Block-level: sanitizeModuleCSS (src/core/publisher/cssCollector.ts) — neutralises the </style sequence in CSS blocks before injection into a <style> element. The substitution replaces </style with <\/style — the HTML5 RAWTEXT tokenizer never recognises the end tag regardless of the trailer character, and CSS string literals resolve \/ back to / so URL values round-trip correctly. This prevents stored XSS via user stylesheets or module CSS that would otherwise close the <style> element early and inject script (CWE-79, Constraint #228).

Two block-level passes run at publish time (inline mode):

  1. Per-module pass — inside renderStandardNode when storing module CSS in cssMap. Module CSS is sanitised before dedup storage.
  2. Full-assembly pass — in buildStyleHead after concatenating reset + framework + module + class + user stylesheets into the final <style> block. This pass protects user-authored stylesheets, which are the higher-risk vector (stored user content). The second pass is idempotent on already-sanitised module CSS.

Hashed bundle filenames

The server's siteCssBundle.ts and the client's siteCssBundle.ts together name each bundle file <group>-<contentHash>.css. The publisher emits <link rel="stylesheet" href="/_instatic/css/<bundle>-<hash>.css"> per non-empty bundle. Cache-Control: immutable (1 year) is safe because the hash changes whenever the content does.

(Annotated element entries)
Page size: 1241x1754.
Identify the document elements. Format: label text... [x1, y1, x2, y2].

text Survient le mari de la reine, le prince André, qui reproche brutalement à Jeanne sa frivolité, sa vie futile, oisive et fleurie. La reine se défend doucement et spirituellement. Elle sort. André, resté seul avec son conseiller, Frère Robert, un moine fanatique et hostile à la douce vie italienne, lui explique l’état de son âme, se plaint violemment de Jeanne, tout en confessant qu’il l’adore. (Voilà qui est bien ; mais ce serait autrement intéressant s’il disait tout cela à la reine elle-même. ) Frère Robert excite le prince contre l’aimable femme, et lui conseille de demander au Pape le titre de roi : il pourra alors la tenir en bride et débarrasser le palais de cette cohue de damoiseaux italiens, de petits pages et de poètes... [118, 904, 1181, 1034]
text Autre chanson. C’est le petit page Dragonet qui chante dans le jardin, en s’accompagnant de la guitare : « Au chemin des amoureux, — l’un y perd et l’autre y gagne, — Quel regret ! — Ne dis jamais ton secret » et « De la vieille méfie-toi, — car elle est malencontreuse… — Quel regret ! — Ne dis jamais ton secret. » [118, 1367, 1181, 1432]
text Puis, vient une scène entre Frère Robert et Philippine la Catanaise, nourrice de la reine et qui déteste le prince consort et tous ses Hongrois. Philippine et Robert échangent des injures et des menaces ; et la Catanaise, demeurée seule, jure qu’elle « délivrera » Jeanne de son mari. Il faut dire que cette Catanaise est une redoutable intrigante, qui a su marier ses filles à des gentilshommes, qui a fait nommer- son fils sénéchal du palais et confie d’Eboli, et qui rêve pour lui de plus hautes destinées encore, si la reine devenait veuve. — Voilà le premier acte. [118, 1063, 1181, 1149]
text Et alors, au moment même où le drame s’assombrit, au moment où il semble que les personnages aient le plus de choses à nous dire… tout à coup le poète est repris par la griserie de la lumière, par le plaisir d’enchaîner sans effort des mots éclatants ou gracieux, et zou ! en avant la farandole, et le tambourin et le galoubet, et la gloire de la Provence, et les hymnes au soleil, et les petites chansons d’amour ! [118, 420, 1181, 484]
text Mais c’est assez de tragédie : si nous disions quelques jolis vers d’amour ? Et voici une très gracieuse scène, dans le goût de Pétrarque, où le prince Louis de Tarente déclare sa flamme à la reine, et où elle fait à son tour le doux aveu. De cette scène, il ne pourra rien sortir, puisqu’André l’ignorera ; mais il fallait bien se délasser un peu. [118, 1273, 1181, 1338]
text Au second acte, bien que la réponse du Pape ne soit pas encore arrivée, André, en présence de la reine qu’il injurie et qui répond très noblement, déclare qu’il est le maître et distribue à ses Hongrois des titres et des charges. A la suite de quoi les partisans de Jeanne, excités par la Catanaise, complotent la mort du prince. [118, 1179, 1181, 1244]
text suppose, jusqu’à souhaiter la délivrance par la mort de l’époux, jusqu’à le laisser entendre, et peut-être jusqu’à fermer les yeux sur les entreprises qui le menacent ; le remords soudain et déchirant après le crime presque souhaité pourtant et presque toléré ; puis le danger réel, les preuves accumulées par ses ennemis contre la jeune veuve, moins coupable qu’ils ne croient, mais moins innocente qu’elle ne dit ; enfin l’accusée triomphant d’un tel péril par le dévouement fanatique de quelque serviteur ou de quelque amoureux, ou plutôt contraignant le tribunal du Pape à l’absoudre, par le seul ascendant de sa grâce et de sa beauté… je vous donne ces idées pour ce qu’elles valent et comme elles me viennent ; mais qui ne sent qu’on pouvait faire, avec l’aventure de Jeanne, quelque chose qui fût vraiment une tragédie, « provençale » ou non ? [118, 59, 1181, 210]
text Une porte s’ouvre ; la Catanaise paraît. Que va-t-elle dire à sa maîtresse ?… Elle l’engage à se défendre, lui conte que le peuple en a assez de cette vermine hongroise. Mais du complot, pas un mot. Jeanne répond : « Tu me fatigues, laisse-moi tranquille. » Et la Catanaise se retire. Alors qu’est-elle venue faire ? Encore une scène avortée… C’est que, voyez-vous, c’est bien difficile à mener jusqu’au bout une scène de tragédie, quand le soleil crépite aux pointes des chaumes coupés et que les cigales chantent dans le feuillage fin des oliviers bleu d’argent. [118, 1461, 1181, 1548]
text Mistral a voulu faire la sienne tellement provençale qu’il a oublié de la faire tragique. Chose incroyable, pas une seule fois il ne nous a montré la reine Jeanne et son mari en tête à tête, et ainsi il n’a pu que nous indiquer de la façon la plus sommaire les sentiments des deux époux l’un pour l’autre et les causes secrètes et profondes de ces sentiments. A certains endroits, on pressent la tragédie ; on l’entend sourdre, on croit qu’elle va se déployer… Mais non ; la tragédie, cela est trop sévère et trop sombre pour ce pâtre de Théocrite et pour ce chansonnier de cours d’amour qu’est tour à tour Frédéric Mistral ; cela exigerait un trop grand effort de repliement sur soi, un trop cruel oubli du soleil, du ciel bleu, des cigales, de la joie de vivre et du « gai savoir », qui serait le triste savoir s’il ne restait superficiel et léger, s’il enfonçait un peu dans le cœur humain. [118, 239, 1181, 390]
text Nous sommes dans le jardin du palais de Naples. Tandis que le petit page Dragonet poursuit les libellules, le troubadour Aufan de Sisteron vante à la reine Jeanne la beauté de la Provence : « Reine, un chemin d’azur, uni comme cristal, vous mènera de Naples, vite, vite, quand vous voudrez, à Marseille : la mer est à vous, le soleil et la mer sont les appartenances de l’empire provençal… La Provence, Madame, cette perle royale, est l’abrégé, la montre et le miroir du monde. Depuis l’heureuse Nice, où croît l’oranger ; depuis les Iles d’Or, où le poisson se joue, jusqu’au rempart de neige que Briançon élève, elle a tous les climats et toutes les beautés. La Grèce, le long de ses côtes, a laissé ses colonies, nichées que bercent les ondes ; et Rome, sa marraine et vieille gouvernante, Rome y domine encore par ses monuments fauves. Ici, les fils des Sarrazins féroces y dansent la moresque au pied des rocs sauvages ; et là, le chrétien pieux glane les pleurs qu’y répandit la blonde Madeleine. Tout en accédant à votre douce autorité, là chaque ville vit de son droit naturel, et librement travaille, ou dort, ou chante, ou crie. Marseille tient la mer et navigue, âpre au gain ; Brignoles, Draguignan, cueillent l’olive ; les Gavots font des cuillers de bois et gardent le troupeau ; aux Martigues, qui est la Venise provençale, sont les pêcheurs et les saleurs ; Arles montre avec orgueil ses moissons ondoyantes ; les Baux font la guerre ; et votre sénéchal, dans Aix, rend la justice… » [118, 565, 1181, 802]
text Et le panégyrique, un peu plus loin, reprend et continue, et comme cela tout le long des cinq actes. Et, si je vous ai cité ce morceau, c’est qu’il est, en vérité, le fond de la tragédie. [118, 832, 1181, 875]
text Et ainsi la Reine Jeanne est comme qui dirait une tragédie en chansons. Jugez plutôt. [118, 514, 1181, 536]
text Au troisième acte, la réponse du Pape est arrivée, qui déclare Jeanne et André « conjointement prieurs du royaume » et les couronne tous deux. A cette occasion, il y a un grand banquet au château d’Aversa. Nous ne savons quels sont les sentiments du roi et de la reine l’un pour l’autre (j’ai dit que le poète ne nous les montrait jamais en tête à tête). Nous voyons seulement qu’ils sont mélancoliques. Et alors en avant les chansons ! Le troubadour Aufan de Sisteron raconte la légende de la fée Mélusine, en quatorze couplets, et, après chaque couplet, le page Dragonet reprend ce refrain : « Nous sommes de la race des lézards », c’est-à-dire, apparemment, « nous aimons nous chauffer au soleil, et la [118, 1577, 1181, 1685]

§ WORK TO COMPLETE
A. Translate the following sentence from the excerpt on CSS sanitization into Spanish: "This pass protects user-authored stylesheets, which are the higher-risk vector (stored user content)."
B. Resume the documentation on CSS sanitization and bundling, beginning after its final sentence.

§ RESPONSES BY TASK
A. Esta pasada protege las hojas de estilo creadas por los usuarios, que constituyen el vector de mayor riesgo (contenido de usuario almacenado).

B.
Four bundles per page (each hashed independently): reset, framework, style, userStyles — see the cascade table above.

Static publishing — everything baked to disk

A full publish (publishDraftSite) bakes every page plus all of its assets into the publish slot:

  • HTML — fully-static pages bake to a complete document; pages with dynamic nodes bake their static shell with <instatic-hole> placeholders (the hole runtime hydrates each fragment from /_instatic/hole/). Either way the HTML is on disk. A page that fails to render (e.g. a VC ref cycle) is skipped and falls through to the live renderer.
  • CSS bundles/_instatic/css/<bundle>-<hash>.css, for every page.
  • Runtime JS/_instatic/assets/<versionId>/…, for every page.

The visitor router serves all of these straight off disk (readArtefact / readStaticAsset) — no DB round-trip, no per-request rebuild. The slot is a self-contained static export: a published page never hits the server to generate its HTML, CSS, or JS. The only request that touches the DB is the /_instatic/hole/ fragment fetch for a page's dynamic islands.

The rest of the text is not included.